When query authentication meets fine-grained access control: A zero-knowledge approach
发表信息
作者
- Cheng Xu
- Jianliang Xu
- Haibo Hu
- Man Ho Au
笔记
Query authentication has been extensively studied to ensure the integrity of query results for outsourced databases, which are often not fully trusted. However, access control, another important security concern, is largely ignored by existing works. Notably, recent breakthroughs in cryptography have enabled fine-grained access control over outsourced data. In this paper, we take the first step toward studying the problem of authenticating relational queries with fine-grained access control. The key challenge is how to protect information confidentiality during query authentication, which is essential to many critical applications. To address this challenge, we propose a novel access-policy-preserving (APP) signature as the primitive authenticated data structure.

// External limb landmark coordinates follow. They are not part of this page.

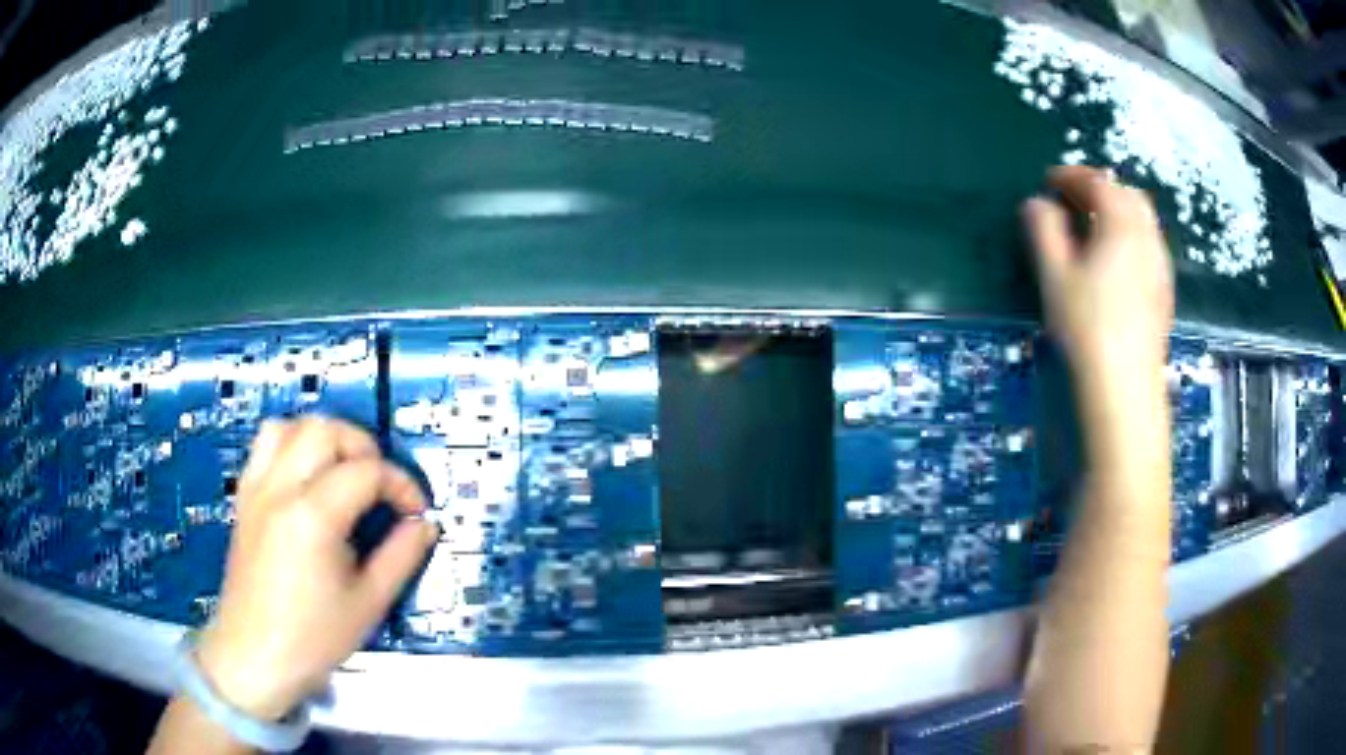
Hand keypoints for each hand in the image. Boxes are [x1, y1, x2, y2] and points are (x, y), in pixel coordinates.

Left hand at [195, 416, 437, 721]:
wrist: (255, 655)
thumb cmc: (313, 637)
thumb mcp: (369, 603)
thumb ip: (401, 557)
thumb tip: (424, 525)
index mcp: (313, 516)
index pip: (366, 471)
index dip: (401, 484)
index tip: (415, 511)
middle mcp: (280, 488)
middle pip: (326, 430)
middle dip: (363, 448)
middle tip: (380, 487)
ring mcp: (257, 489)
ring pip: (290, 426)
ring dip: (324, 439)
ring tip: (343, 472)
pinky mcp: (245, 497)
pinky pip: (265, 445)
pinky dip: (292, 445)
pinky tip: (308, 479)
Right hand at [1023, 166, 1173, 378]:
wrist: (1125, 389)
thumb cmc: (1087, 327)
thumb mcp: (1054, 274)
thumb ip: (1043, 229)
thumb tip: (1036, 203)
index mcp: (1121, 223)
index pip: (1097, 182)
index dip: (1070, 176)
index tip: (1048, 182)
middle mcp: (1148, 237)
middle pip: (1128, 195)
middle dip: (1100, 189)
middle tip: (1073, 202)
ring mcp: (1161, 266)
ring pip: (1142, 221)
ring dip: (1117, 213)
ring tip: (1093, 230)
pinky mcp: (1164, 293)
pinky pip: (1148, 247)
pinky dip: (1130, 238)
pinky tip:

A useful property of the APP signature is that it can be used to derive customized signatures for unauthorized users to prove the inaccessibility while achieving the zero-knowledge confidentiality. We also propose a grid-index-based tree structure that can aggregate APP signatures for efficient range and join query authentication. In addition to this, a number of optimization techniques are proposed to further improve the authentication performance. Security analysis and performance evaluation show that the proposed solutions and techniques are robust and efficient under various system settings.
查询认证已经得到了广泛研究,以确保外包数据库的查询结果的完整性,而这些数据库通常并不完全可信。然而,访问控制(access control)作为另一个重要的安全问题,在现有研究中却被大多忽视。值得注意的是,最近在密码学(cryptography)方面的突破使得对外包数据的细粒度访问控制成为可能。在本文中,我们迈出了研究具有细粒度访问控制的关系查询认证问题的第一步。关键挑战在于如何在查询认证过程中保护信息的机密性,这对许多关键应用至关重要。为了解决这一挑战,我们提出了一种新颖的访问策略保留(access-policy-preserving, APP)签名作为原始认证数据结构。APP签名的一个有用特性是,它可以用于为未授权用户推导定制签名,以证明其不可访问性,同时实现零知识机密性(zero-knowledge confidentiality)。我们还提出了一种基于网格索引的树结构,可以聚合APP签名,以高效地进行范围和连接查询认证。此外,我们还提出了一些优化技术,以进一步提高认证性能。安全分析和性能评估表明,所提出的解决方案和技术在各种系统设置下都是稳健且高效的。